The actors are the same way: the few returnees remember last year when most of the resident company liked each other at least, and got along well with the tech staff to boot. This year's group is surly and catty and not at all interested in much of anything outside their small musical theatre world. There are actors in the resident company who have not spoken a single word to me in the 6 weeks that we have been here. There are even a small handful that I am not 100% clear on their names. The talent levels in the resident company are also odd. Last year there was clearly a strong talent for either dance or singing in everyone. It was pretty clearly who was who in a brief time. This year no one seems to be very strong in either direction, and everyone seems pretty mediocre at both. Perhaps that is because this year was chosen on different purposes. Last year we just needed a generic chorus this year we specifically require a certain number of Asians, a certain number of black males and females, etc. in order to cast the shows properly, so the criteria for hiring is changed. There are of course a few standouts who will clearly have a career ahead of them, don't get me wrong. I just feel last year's cast was stronger all around.
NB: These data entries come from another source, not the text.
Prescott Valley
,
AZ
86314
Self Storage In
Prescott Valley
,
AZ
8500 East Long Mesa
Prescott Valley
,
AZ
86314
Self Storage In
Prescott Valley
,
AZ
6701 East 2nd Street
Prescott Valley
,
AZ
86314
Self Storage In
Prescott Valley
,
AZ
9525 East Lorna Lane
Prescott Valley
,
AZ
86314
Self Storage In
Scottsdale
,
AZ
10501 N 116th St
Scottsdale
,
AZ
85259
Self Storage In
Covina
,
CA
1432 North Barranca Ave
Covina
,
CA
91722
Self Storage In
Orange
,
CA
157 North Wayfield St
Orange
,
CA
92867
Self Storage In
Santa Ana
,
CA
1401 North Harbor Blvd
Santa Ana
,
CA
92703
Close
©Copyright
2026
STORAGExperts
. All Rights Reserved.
In the end I'm happy to be back. I'm creating better, stronger designs because I have a better feel for the time limitations, and how to use the stock. I've also designed the entire season in a way that means pieces from every show will end up somewhere else later. At the end of the build period for the next show in fact the scenery for the final musical will be about 80% complete because pieces from every previous show will be doubling in. There are also all the fringe benefits of being in the woods, cooler weather than in the city, a break from concrete for a while... but I still can't help pining a bit for a "better" time past.